* Exercise task *
Pick up the course description on showing versus telling in fiction writing from the point where it stops.

In this class we will learn what it means to “show” and “tell” in fiction and creative non-fiction by analyzing and discussing various examples. We will practice using writing tools in setting, dialogue, and action that will help you to show, rather than tell, the emotions, events, and mood in your piece. By the end of class, you will produce and share a chapter or scene with fellow students and receive feedback that will allow you to go back to your work with new eyes.

October 31 - November 28, 2016

CLASS OBJECTIVES

*Learn to tell the difference between "showing" and "telling"

*Understand the difference between first, close third, and omniscient points of view and how they impact "showing"

*Discover how to use setting, dialogue, and action to show emotions, events, and mood

*Practice using these tools in a short piece of your own

LEARNING ACTIVITIES

Throughout this course you will:

*Analyze and discuss examples.

*Learn how point of view impacts how you "show"

*Practice using various elements of your work to "show"

*Share and receive feedback on your work and read and comment on your classmates' work

Week 1: What is Telling? What is Showing? Learning to Tell the Difference

We’ll take a look at some examples of showing and telling in fiction and non-fiction and discuss what we observe. We’ll also review first, close third, and omniscient points of view and discuss how they impact what we show.

* Dataset extract *

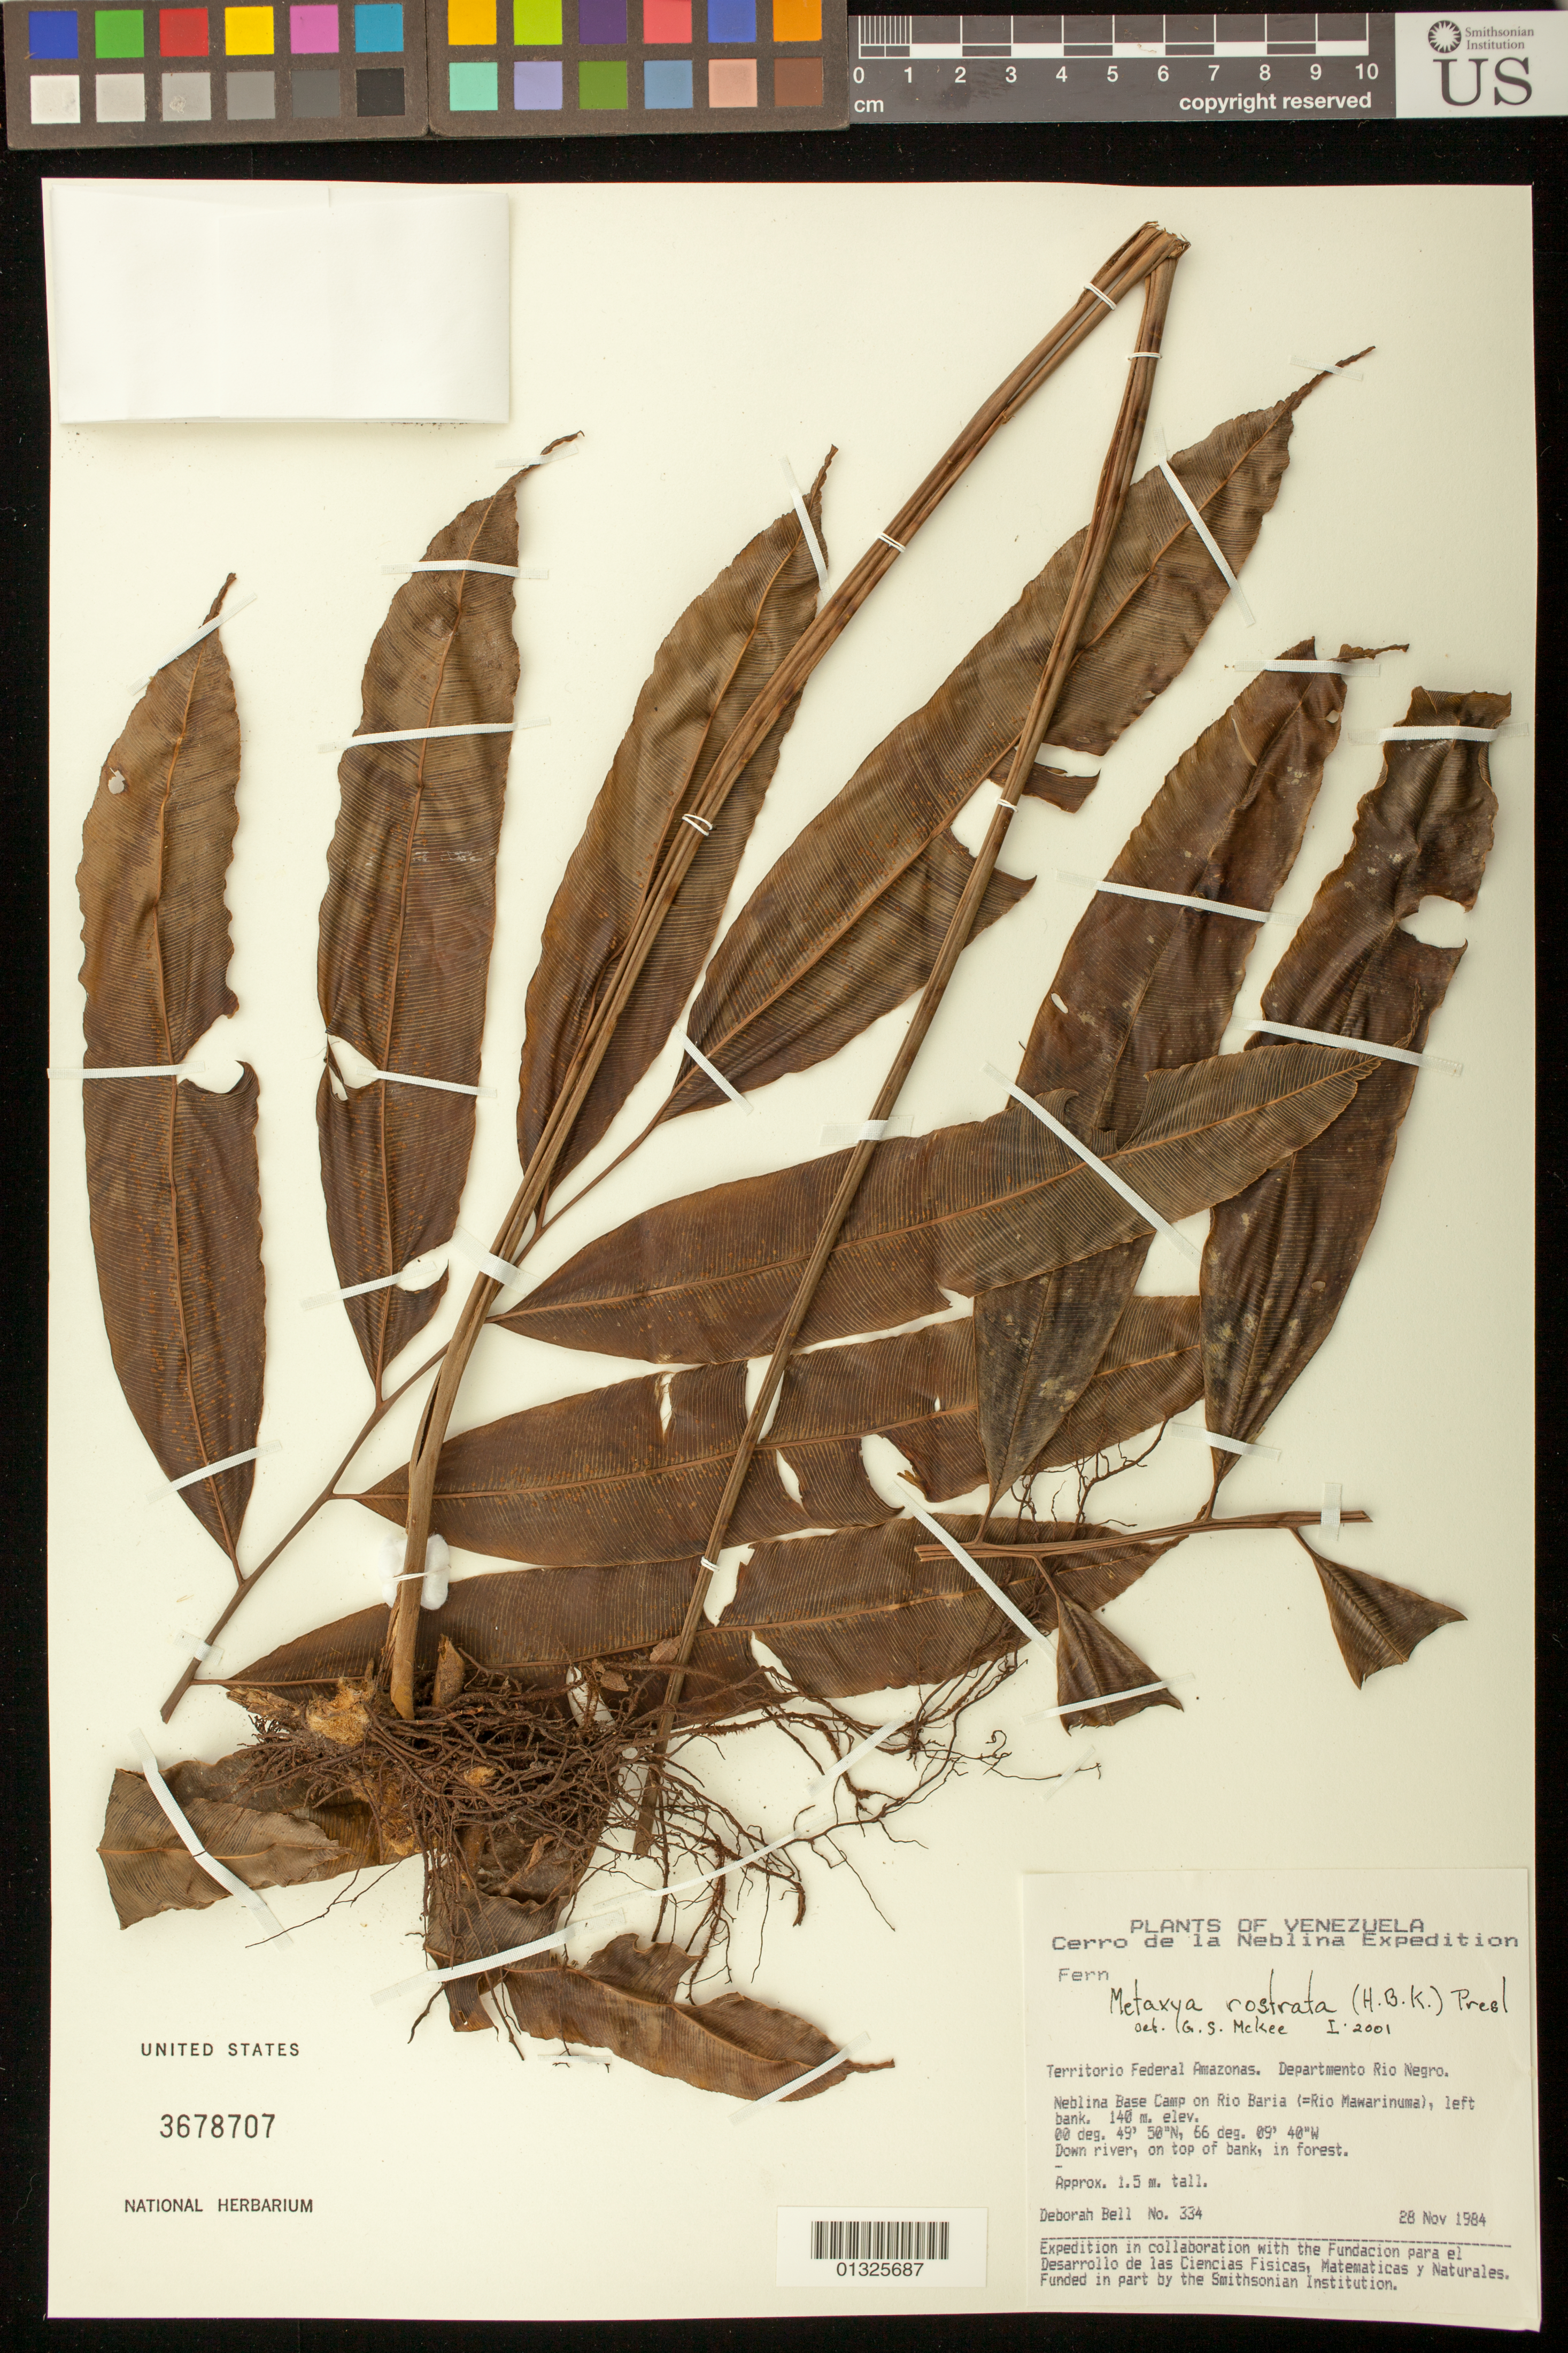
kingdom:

* Written response *
Week 2: Showing Through Setting

Setting can be used for many purposes: it can create mood, develop character, or act as a metaphor. We’ll look at examples of authors using setting to show rather than tell. We’ll review how to give constructive feedback on other writers’ work in preparation for this week’s exercise. Then you’ll each submit a short piece using setting to show. You will read and comment on one another’s’ work.

Week 3: Showing Through Action and Dialogue

What characters do and how they behave can show us so much about them. If we let our characters’ actions speak for themselves, it gets us off the hook from telling the reader. Dialogue can do the same thing. We’ll start by looking at and discussing examples of action and dialogue that “show” a scene.

You’ll submit a short piece utilizing action and/or dialogue. You will read and comment on one another’s work.

Week 4: Putting it All Together

As Stephen King says in On Writing, “If I have to tell you, I lose. If, on the other hand, I can show you…I win.” Try out your new skills by creating a scene or a chapter. Let your setting, action and dialogue do the work for you. Read and give feedback on your fellow students’ work.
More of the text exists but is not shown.